5. Startups understand this space much better and bring in innovative technological solutions connecting the end-consumer and the manufacturers/CPG vendors, thus strengthening the
Direct-To-Customer proposition.
Investors are bullish about aggregators, e-commerce players, and enterprise product-based start-ups. As per NASSCOM, e-commerce players and aggregators in India secured $1.2 billion in funding in H1 2017alone. While B2C start-ups still have a large base in India, it is the B2B enterprise product start-ups that are truly in ascendance, as their offerings bridge the gap between the end-consumer and large retailers/CPG vendors.
The solutions offered by tech ventures are portable across platforms and can be used to complement a wide range of business operations. This includes understanding consumer behavior, driving brand awareness, providing customers an Omni-channel experience, collecting consumer insights to drive the in-store conversion ratio, and online/in-store analytics to improve the RoI of marketing spends.
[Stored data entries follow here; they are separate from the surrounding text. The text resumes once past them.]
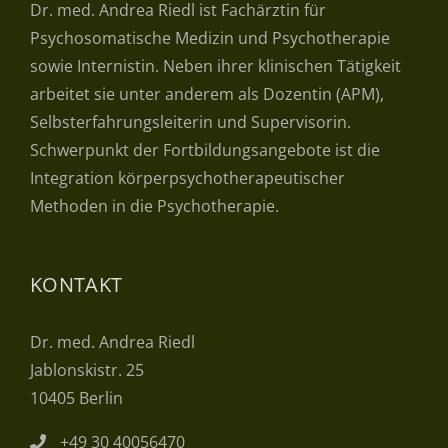
Dr. med. Andrea Riedl ist Fachärztin für
Psychosomatische Medizin und Psychotherapie
sowie Internistin. Neben ihrer klinischen Tätigkeit
arbeitet sie unter anderem als Dozentin (APM),
Selbsterfahrungsleiterin und Supervisorin.
Schwerpunkt der Fort­bildungs­angebote ist die
Integration körper­psycho­therapeutischer
Methoden in die Psychotherapie.
KONTAKT
Dr. med. Andrea Riedl
Jablonskistr. 25
10405 Berlin
+49 30 40056470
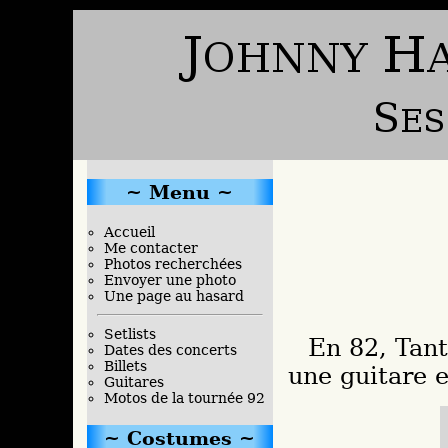
Menu
Accueil
Me contacter
Photos recherchées
Envoyer une photo
Une page au hasard
Setlists
En 82, Tantra réalisera (en exemplaire unique)
Dates des concerts
Billets
une guitare 
Guitares
Motos de la tournée 92
Costumes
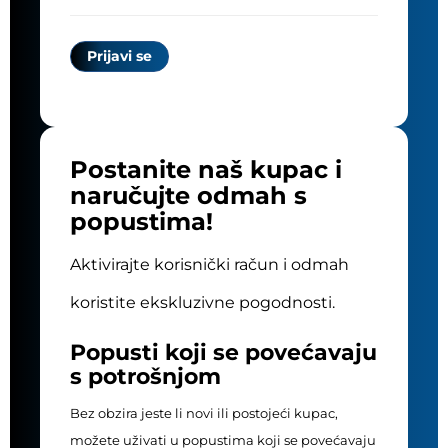
Postanite naš kupac i
naručujte odmah s
popustima!
Aktivirajte korisnički račun i odmah
koristite ekskluzivne pogodnosti.
Popusti koji se povećavaju
s potrošnjom
Bez obzira jeste li novi ili postojeći kupac,
možete uživati u popustima koji se povećavaju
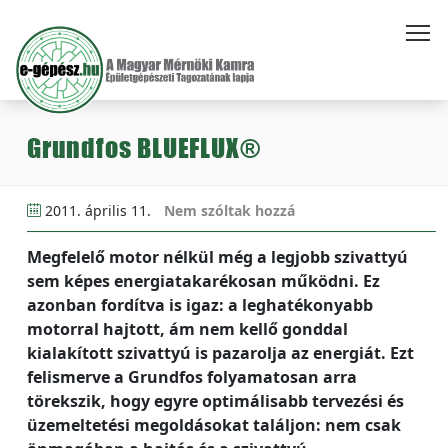
Grundfos BLUEFLUX®
2011. április 11.
Nem szóltak hozzá
Megfelelő motor nélkül még a legjobb szivattyú
sem képes energiatakarékosan működni. Ez
azonban fordítva is igaz: a leghatékonyabb
motorral hajtott, ám nem kellő gonddal
kialakított szivattyú is pazarolja az energiát. Ezt
felismerve a Grundfos folyamatosan arra
törekszik, hogy egyre optimálisabb tervezési és
üzemeltetési megoldásokat találjon: nem csak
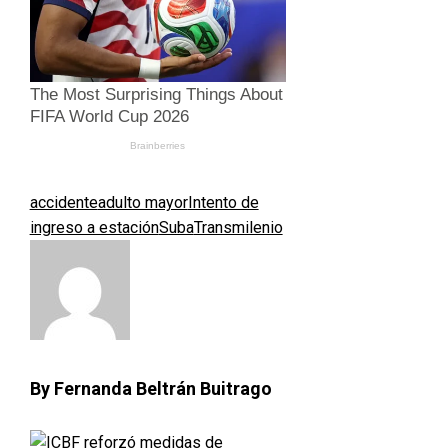
accidente
adulto mayor
Intento de
ingreso a estación
Suba
Transmilenio
By Fernanda Beltrán Buitrago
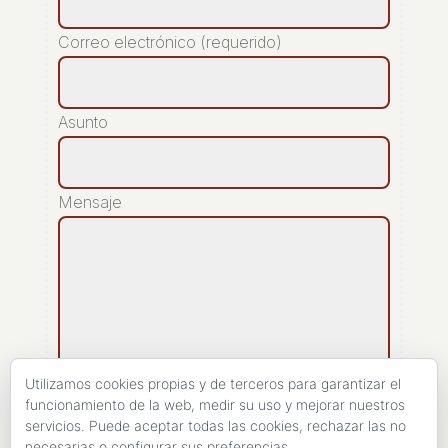
Correo electrónico (requerido)
Asunto
Mensaje
Utilizamos cookies propias y de terceros para garantizar el
funcionamiento de la web, medir su uso y mejorar nuestros
servicios. Puede aceptar todas las cookies, rechazar las no
[recaptcha]
necesarias o configurar sus preferencias.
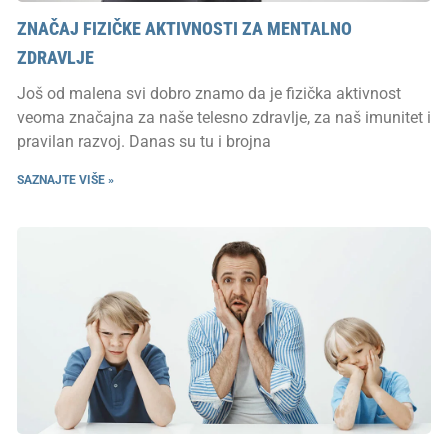
ZNAČAJ FIZIČKE AKTIVNOSTI ZA MENTALNO
ZDRAVLJE
Još od malena svi dobro znamo da je fizička aktivnost
veoma značajna za naše telesno zdravlje, za naš imunitet i
pravilan razvoj. Danas su tu i brojna
SAZNAJTE VIŠE »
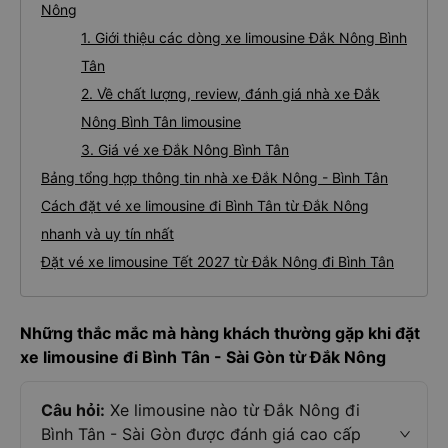
Nông
1. Giới thiệu các dòng xe limousine Đắk Nông Bình
Tân
2. Về chất lượng, review, đánh giá nhà xe Đắk
Nông Bình Tân limousine
3. Giá vé xe Đắk Nông Bình Tân
Bảng tổng hợp thông tin nhà xe Đắk Nông - Bình Tân
Cách đặt vé xe limousine đi Bình Tân từ Đắk Nông
nhanh và uy tín nhất
Đặt vé xe limousine Tết 2027 từ Đắk Nông đi Bình Tân
Những thắc mắc mà hàng khách thường gặp khi đặt
xe limousine đi Bình Tân - Sài Gòn từ Đắk Nông
Câu hỏi:
Xe limousine nào từ Đắk Nông đi
Bình Tân - Sài Gòn được đánh giá cao cấp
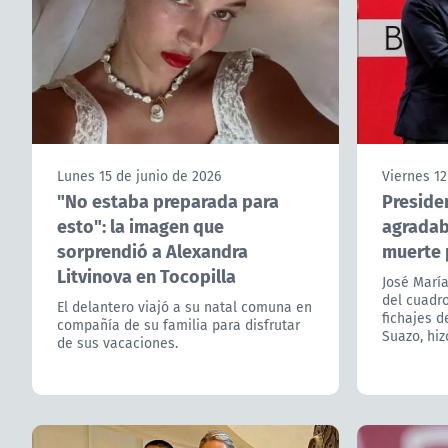
Lunes 15 de junio de 2026
Viernes 12
"No estaba preparada para
Presiden
esto": la imagen que
agradab
sorprendió a Alexandra
muerte p
Litvinova en Tocopilla
José María
del cuadro
El delantero viajó a su natal comuna en
fichajes d
compañía de su familia para disfrutar
Suazo, hi
de sus vacaciones.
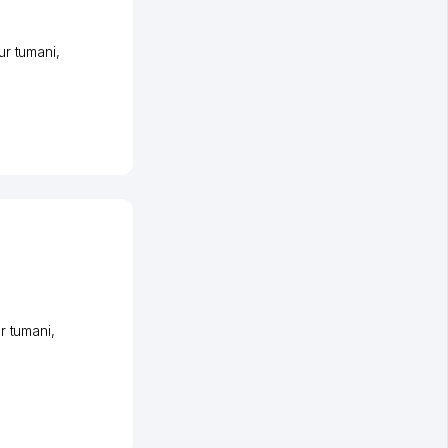
r tumani
,
r tumani
,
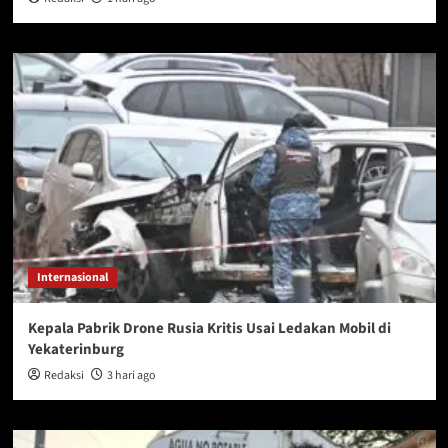
Internasional
Kepala Pabrik Drone Rusia Kritis Usai Ledakan Mobil di
Yekaterinburg
Redaksi
3 hari ago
Tech start-ups can also assist larger retail chains and CPG vendors in optimizing their logistic operations for more seamless demand fulfillment at lower costs. Furthermore, solutions combining cutting-edge
hardware and software algorithms delivers a great user experience.
Many large retail and CPG vendors address the technological gap by acquiring tech startups.
Such new-age acquisitions mark a departure from the traditional approach of acquiring a business in competitive or complementing market segments for scaling of operations.
At Mindtree, we work with many large CPG and retail customers. While we have invested in a Digital Collaboration Lab and Platform Solutions as an internal source of world-class innovation, we also collaborate with leading players in the technology start-up ecosystem to provide a time-to-market
advantage to our customers.
Such partnerships with startups address complementing needs. While we explore newer technologies and business models for our customers to help them be ahead of the market, start-ups look for greater access and penetration into established markets. Together the start-up ecosystem we have built helps to solve the customer challenges and provide them greater experience. This creates a win-win for all.

The author is General Manager, Head of Strategy and Governance, Retail Consumer Goods and Manufacturing, Mindtree.